Oh no, I mean where the pulley and structure were connected. It was a dumb question.

15. Feb 3, 2013

SammyS

Staff Emeritus
I agree that the two forces in the figure produce a zero moment about the pulley axis.

16. Feb 4, 2013

PhanthomJay

You have correctly shown the force and moment reactions at the fixed end, but at the pulley end, although you have correctly identified the 2 forces acting there, you have incorrectly shown the direction of those forces, and you have not indicated their magnitudes. Their direction and magnitudes must be properly shown on the FBD of the frame. The direction and magnitudes of the forces on the frame at the pulley can be determined by first drawing a FBD of the pulley, and then applying Newton's 3rd law.

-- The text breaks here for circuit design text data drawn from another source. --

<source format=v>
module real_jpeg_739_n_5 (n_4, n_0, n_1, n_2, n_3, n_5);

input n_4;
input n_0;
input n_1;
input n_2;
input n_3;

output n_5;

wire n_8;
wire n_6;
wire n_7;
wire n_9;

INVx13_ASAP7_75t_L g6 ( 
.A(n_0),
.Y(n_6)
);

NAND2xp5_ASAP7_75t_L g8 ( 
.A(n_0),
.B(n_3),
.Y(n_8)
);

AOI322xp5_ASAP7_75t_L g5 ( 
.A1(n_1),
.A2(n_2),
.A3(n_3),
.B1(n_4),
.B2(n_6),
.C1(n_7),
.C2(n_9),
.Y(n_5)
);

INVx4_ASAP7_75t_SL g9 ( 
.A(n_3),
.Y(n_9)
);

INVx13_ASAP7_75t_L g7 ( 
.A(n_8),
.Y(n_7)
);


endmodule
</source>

When you talk about 'arbitrary' reaction forces and moment at the wall, I am not sure what you mean. You can arbitrarily choose their direction, I suppose, and their true directions will be determined when the equlibrium equations are applied. But their is no arbitation on their magnitudes (unknown until the equilibrium equations are applied), and no arbitration whatsoever in the magnitude and directions of the forces at the pulley end.

17. Feb 4, 2013

caldweab

If the reactions are drawn in the wrong direction, then their value will come out negative. The magnitude should still be the same. And don't say that a beam exerts a moment because its cantilever, it exerts a moment because the fixed support prevents it from wanting to rotate. What if the beam was supported by a roller or pin? Neither one of those supports have a moment reaction

18. Feb 4, 2013

Staff: Mentor

A beam with a roller or pin is not cantilevered. The definition of a cantilever beam is one that is "built in" (to a wall).